I no longer try to teach induction to first year students in local
colleges. Maybe the reequisite prefrontal cortex ain't there yet.
Regards,
Jack



On Sat, 2 Aug 2008, Hugh Haskell wrote:

At 22:03 -0500 8/1/08, Jack Uretsky wrote:

But, to what extent were the students able to reproduce what you "taught",
and to what extent did you challenge their ability to do so?

Good point, poor choice of words on my part. What I was trying to do
was to get them to realize that, even though they might not be able
to derive the formulas they were using, that they weren't just
something someone thought up that was useful, or that someone said
was useful. What they did was to work problems, both numerical and
descriptive that illustrated the principles that they had seen me
"derive," and in this way at least understand that they weren't
working in a vacuum.

How well did it work?
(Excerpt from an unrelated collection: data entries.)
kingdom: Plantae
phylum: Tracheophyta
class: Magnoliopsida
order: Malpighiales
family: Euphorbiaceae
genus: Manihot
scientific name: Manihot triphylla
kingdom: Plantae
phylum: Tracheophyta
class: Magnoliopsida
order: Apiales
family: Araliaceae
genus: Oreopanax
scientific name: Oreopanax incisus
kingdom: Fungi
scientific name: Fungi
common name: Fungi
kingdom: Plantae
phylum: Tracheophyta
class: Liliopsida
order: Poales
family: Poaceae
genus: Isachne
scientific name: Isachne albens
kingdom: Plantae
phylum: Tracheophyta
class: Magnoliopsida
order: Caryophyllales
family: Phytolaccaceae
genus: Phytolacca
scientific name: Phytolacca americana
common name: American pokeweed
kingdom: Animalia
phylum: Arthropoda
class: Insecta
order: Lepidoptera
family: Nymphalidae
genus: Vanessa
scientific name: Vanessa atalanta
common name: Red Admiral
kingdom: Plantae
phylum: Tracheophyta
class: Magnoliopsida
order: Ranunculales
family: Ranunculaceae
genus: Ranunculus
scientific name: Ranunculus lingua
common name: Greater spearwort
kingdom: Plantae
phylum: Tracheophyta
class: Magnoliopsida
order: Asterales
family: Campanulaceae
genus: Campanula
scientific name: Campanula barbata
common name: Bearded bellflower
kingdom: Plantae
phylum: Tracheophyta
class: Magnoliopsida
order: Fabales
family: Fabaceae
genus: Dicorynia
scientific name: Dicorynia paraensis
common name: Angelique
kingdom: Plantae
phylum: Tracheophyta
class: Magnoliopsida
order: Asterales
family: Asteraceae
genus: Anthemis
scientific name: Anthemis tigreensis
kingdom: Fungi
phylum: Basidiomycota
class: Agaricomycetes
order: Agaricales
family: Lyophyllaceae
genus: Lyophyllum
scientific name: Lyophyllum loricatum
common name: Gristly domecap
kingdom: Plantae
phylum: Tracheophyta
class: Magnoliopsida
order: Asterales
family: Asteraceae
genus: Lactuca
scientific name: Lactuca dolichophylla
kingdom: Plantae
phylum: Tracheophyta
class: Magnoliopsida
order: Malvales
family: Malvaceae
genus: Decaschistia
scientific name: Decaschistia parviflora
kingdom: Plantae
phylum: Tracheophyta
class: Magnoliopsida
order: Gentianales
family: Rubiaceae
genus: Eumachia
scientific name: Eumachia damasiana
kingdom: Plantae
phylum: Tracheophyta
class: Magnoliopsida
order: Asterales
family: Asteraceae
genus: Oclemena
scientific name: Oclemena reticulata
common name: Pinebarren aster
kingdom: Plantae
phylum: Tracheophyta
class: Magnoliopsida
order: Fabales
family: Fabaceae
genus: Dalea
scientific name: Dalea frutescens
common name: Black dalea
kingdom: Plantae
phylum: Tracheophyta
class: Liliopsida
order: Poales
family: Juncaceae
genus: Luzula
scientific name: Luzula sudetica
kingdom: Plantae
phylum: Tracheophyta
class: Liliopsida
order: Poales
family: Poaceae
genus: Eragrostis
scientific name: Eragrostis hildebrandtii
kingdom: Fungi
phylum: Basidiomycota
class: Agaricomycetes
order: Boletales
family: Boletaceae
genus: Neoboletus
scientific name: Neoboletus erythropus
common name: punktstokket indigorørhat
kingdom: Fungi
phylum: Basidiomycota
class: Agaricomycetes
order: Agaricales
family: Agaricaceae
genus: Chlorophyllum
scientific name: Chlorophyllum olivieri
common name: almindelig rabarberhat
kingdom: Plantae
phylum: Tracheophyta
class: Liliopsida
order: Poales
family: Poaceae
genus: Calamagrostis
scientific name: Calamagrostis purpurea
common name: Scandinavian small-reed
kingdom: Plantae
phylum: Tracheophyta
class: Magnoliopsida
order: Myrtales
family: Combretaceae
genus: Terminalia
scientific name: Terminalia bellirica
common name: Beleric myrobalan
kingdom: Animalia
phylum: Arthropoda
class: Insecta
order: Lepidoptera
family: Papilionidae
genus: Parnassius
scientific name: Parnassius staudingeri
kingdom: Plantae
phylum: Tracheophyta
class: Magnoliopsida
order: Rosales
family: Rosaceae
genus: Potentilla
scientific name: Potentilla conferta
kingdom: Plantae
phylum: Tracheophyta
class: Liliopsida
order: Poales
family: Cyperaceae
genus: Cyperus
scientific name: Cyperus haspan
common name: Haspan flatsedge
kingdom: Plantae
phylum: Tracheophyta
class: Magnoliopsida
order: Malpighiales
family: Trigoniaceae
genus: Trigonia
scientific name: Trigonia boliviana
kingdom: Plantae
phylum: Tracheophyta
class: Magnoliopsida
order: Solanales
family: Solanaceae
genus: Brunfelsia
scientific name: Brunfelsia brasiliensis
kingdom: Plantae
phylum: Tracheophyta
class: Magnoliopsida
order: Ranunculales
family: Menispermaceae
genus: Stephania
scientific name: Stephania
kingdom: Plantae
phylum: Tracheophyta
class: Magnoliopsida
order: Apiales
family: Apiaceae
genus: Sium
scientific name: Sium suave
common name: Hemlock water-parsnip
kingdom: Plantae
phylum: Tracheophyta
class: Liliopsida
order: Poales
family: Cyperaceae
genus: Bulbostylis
I can't say for sure, but a pretty good
fraction of my students went on to major in science or
science-related (medicine, engineering) subjects. I can't say that
this was all due to my stellar teaching methods, but I've heard
positive feedback from several of them, that what they "learned" in
my class useful later on. Since I never expected them to have
memorized any equation (the basic equations that I had derived in
class were always available to them), I assume that what they were
talking about was the idea that applying the principles they found
out in my class left them on a firm footing in future classes, where
they might have been expected to be able to derive that stuff.

All of this was mostly based on my frustration as a student that we
were expected to memorize derivations of various formulas (as well as
other stuff--I'll never forget my frustration in a course in organic
chemistry at having to memorize the Solvay process, which, although I
could reproduce the picture, I never understood). Since I never
believed in memorization of any sort (as a result, I hated poetry
classes) I vowed when I became a teacher that memorization would
never be a part of my course. Naturally, that seriously disappointed
a good number of my students who had learned from all their teachers
before me that the key to successful learning was memorization, and
they had gotten good at it. I never thought much of that as an
educational method.

Hugh


--
"Trust me. I have a lot of experience at this."